Instructors train students in math so they can calculate how much of an explosive it takes to destroy a building, according to terrorist trial testimony. Others teach fighters the arts of surveillance and kidnapping. Still others train them to use weapons, from bare hands and knives to belt-fed machine guns and surface-to-air missiles.
Between 15,000 and 20,000 people from some 50 countries have trained at the camps since 1996, said one US official, speaking on the condition of anonymity.
Defense Secretary Donald Rumsfeld said some of the camps were pummeled by air strikes that began Sunday, though bin Laden himself -- thought to be hiding in Afghanistan -- wasn't targeted yet.
Senate Intelligence Committee Senator Bob Graham of Florida said Monday he believed US intelligence could locate bin Laden.
``I am confident we will be able to locate and take, as a prisoner, or through death, bin Laden,'' said Graham, who received a classified briefing from the CIA on Monday.
To get to bin Laden's camps, trainees fly into neighboring Pakistan, disguise themselves as Afghans and travel overland into Afghanistan, according to recent testimony of people trained in the country.
Most, but not all, trainees have ties to Islamic extremist groups, although other groups, including the leftist Revolutionary Armed Forces of Colombia, or FARC, are believed to have trained fighters there as well.
Some camps focus on specific kinds of training. Courses last from a few weeks to a few months.
``Think of Boy Scout camp with automatic weapons,'' said John Pike, a military and intelligence analyst with GlobalSecurity.Org.
The number of camps in Afghanistan is unclear. The US has tied roughly two dozen camps in Afghanistan to Osama bin Laden's al-Qaeda terror network, although British officials recently talked of 12 camps, and said terrorist training had taken place in at least four of them. Analysts say the discrepancy may be in what constitutes a camp -- whether four camps close together count as one or four.
At the camps, no one uses his real name. Groups from the same country stick together at one camp, according to testimony from one former trainee. After initial training, some students were sent to fight alongside the Taliban in its war with the northern alliance.
Most of the training facilities are near Kandahar, Kabul and Jalalabad -- targets of the US military strikes. A few are remnants of camps built with CIA support in the 1980s; Afghan mujahidin used them as bases to fight the Soviet occupation.
B-52s dropped dozens of 225kg gravity bombs on al-Qaeda camps in eastern Afghanistan, according to another official.

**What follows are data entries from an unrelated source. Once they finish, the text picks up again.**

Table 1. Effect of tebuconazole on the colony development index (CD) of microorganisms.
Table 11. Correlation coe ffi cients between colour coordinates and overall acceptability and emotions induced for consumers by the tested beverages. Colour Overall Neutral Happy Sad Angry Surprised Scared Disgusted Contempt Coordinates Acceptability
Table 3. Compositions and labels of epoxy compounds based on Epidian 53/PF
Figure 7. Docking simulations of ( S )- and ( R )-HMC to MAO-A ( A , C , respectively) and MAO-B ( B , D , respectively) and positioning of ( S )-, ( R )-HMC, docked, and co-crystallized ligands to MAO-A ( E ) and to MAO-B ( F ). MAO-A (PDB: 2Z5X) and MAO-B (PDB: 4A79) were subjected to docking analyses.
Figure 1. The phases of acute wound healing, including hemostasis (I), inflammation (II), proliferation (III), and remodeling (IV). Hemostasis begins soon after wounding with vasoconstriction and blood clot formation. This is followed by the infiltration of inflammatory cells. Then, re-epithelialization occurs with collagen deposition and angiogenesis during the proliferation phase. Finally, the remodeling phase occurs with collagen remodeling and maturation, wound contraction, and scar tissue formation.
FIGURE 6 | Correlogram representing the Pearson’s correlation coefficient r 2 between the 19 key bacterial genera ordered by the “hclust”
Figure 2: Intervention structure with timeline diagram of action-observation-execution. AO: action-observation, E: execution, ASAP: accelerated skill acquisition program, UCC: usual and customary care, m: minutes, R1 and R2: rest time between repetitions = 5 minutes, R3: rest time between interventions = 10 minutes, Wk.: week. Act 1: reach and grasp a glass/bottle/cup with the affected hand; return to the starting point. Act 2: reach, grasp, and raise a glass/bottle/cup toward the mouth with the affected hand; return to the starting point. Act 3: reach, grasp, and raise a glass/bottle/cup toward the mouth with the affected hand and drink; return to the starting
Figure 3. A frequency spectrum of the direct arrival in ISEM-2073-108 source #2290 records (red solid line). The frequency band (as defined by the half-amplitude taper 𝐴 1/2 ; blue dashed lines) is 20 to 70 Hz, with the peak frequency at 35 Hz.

The gravity bombs create a wide, indiscriminate swath of destruction. This could serve to demoralize any al-Qaeda supporters who remained near the camps, Pike said.
``There's a difference between one precision bomb coming down here and there, versus the entire valley erupting. At the end of the day, combat is about breaking the enemy's will to resist,'' he said.
Admiral Sir Michael Boyce, chief of the British defense staff, acknowledged that some of the camps may have been abandoned well before the strikes began, but said destroying the structures there would prevent al-Qaeda from future use.